After they talk for a while, they walk back to the unit. On the way, a plane’s bomb wounds Kat’s kneecap. Paul interprets the injury as good luck: “That means the war’s over,” but Kat thinks the war will be over when he is really dead. Paul carries the wounded gruff veteran strung over his shoulders. Another aerial attack from an enemy plane explodes a bomb behind them. Paul shouts into the sky: “You can’t get both of us in one day!” As he brings Kat to safety, Paul doesn’t immediately realize that the older soldier has already died from a bomb splinter in the neck from the second plane attack. He continues talking to the corpse across his shoulders, reminiscing about the mentoring he received as a young recruit from Kat on “how to dodge shells” in his first bombardment.
In a heart-rending, effective scene, Paul lays Kat down and goes to get water from him to drink, but another soldier tells him not to bother: “Spare yourself the trouble. He’s dead.” Paul tries to get the dead man to drink water anyway, not wanting to believe the inevitable. Asked if he is related to Kat, Paul responds in a dull voice: “No, we’re not related.” Paul walks away from the tent, dazed and emotionally anguished over the death.
In the unforgettable final moments of the film, just before the “all quiet on the western front” armistice and with all of his comrades gone, soldiers are bailing water out of a dilapidated trench. The faint sound of a harmonica can be heard. Paul is sitting alone, daydreaming inside the trench on a seemingly peaceful, bright day. He is exhausted by terror and boredom. Through the gunhole of his trench, he sees a beautiful lone butterfly that has landed just beyond his reach next to a discarded tin can outside the parapet. He begins to carefully reach out over the protection of his bunker with his hand to grasp it, momentarily forgetting the danger that is ever-present. As he stretches his hand out yearning for its beauty, a distant French sniper prepares to take careful aim through a scope on a rifle. As he leans out closer to the butterfly and extends his hand, suddenly the sharp whining sound of a shot is heard. Paul’s hand jerks back , twitches for a moment and then goes limp in death. [The hand actually belonged to director Lewis Milestone who shot the scene and included his own hand in the final print. The scene was suggested to Milestone by Czech cinematographer Karl Freund.]
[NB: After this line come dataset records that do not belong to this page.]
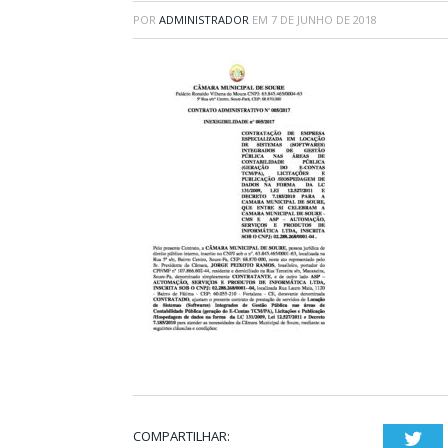
POR
ADMINISTRADOR
EM
7 DE JUNHO DE 2018
COMPARTILHAR:
Twi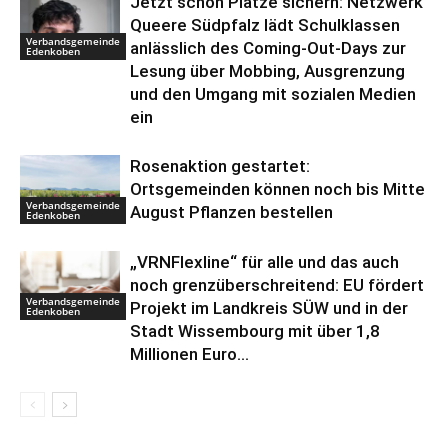
Jetzt schon Plätze sichern: Netzwerk
Queere Südpfalz lädt Schulklassen
Verbandsgemeinde
anlässlich des Coming-Out-Days zur
Edenkoben
Lesung über Mobbing, Ausgrenzung
und den Umgang mit sozialen Medien
ein
Rosenaktion gestartet:
Ortsgemeinden können noch bis Mitte
Verbandsgemeinde
August Pflanzen bestellen
Edenkoben
„VRNFlexline“ für alle und das auch
noch grenzüberschreitend: EU fördert
Verbandsgemeinde
Projekt im Landkreis SÜW und in der
Edenkoben
Stadt Wissembourg mit über 1,8
Millionen Euro...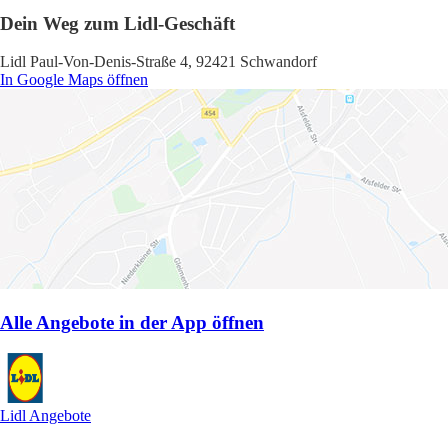
Dein Weg zum Lidl-Geschäft
Lidl Paul-Von-Denis-Straße 4, 92421 Schwandorf
In Google Maps öffnen
Alle Angebote in der App öffnen
Lidl Angebote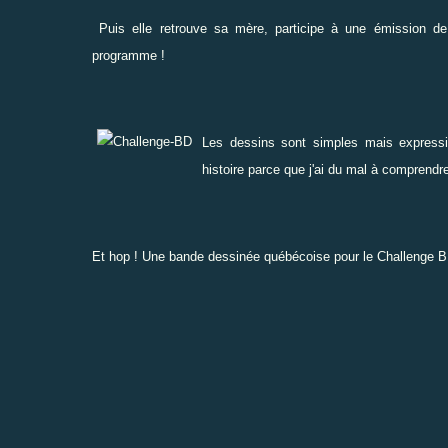
Puis elle retrouve sa mère, participe à une émission de 
programme !
Les dessins sont simples mais expressif
histoire parce que j'ai du mal à comprendre
Et hop ! Une bande dessinée québécoise pour le
Challenge 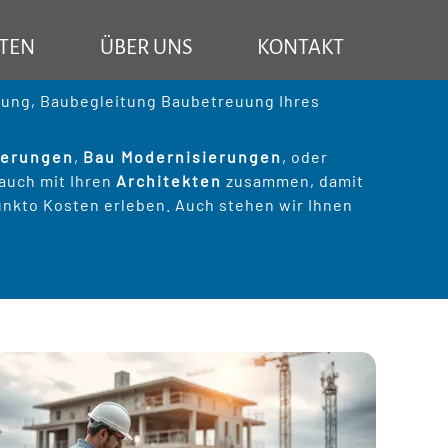
Fürstenfeldbruck
Seefeld
Sie sind hier:
TEN
ÜBER UNS
KONTAKT
München: Ihr Partner für Bauprojekte
Mehr Information über TR Baubetreuung
eitung, Baubegleitung Baubetreuung Ihres
ierungen
,
Bau Modernisierungen
, oder
 auch mit Ihren
Architekten
zusammen, damit
 vor dem Hauskauf
nkto Kosten erleben. Auch stehen wir Ihnen
ektion
pensanierung
tung
ppenbau
rlegen
verbauen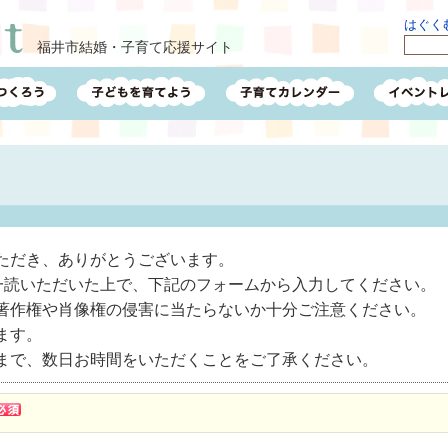
はぐくむ
福井市結婚・子育て応援サイト
ただき、ありがとうございます。
一読いただいた上で、下記のフォームから入力してください。
著作権や肖像権の侵害に当たらないか十分ご注意ください。
ます。
まで、数日お時間をいただくことをご了承ください。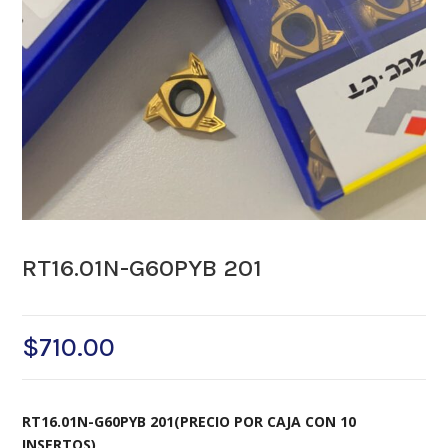
RT16.01N-G60PYB 201
$
710.00
RT16.01N-G60PYB 201(PRECIO POR CAJA CON 10
INSERTOS)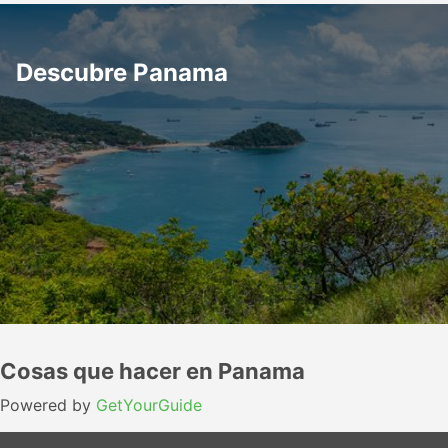
Descubre Panama
Cosas que hacer en Panama
Powered by
GetYourGuide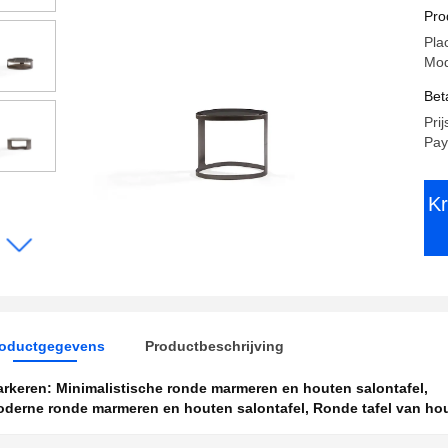
ho
Pro
Pla
Mod
Bet
Prij
Pay
Kr
roductgegevens
Productbeschrijving
rkeren:
Minimalistische ronde marmeren en houten salontafel
,
derne ronde marmeren en houten salontafel
,
Ronde tafel van ho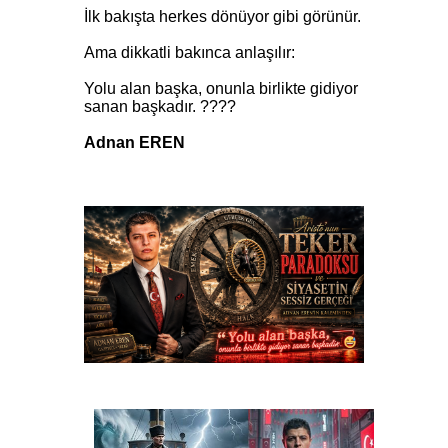
İlk bakışta herkes dönüyor gibi görünür.
Ama dikkatli bakınca anlaşılır:
Yolu alan başka, onunla birlikte gidiyor
sanan başkadır. ????
Adnan EREN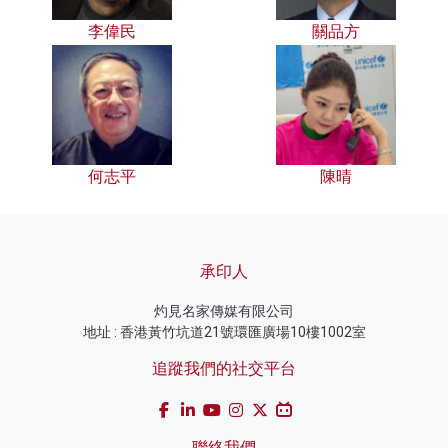
李偉民
關品方
何志平
陳晴
承印人
灼見名家傳媒有限公司
地址 : 香港黃竹坑道21號環匯廣場10樓1002室
追蹤我們的社交平台
聯絡我們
All is silent and quiet. The harmonica tune stops.
In the film’s grim epilogue, there is the haunting image of a dark, battle-scarred hillside covered with a sea of white crosses. Across the corpse-strewn fields, a super-imposed ghostly view emerges of Paul and his comrade soldiers in a column marching obliquely away from the camera toward a void. They are ghostly soldiers who, one by one, look back with bitterness, sadness and accusation in their eyes.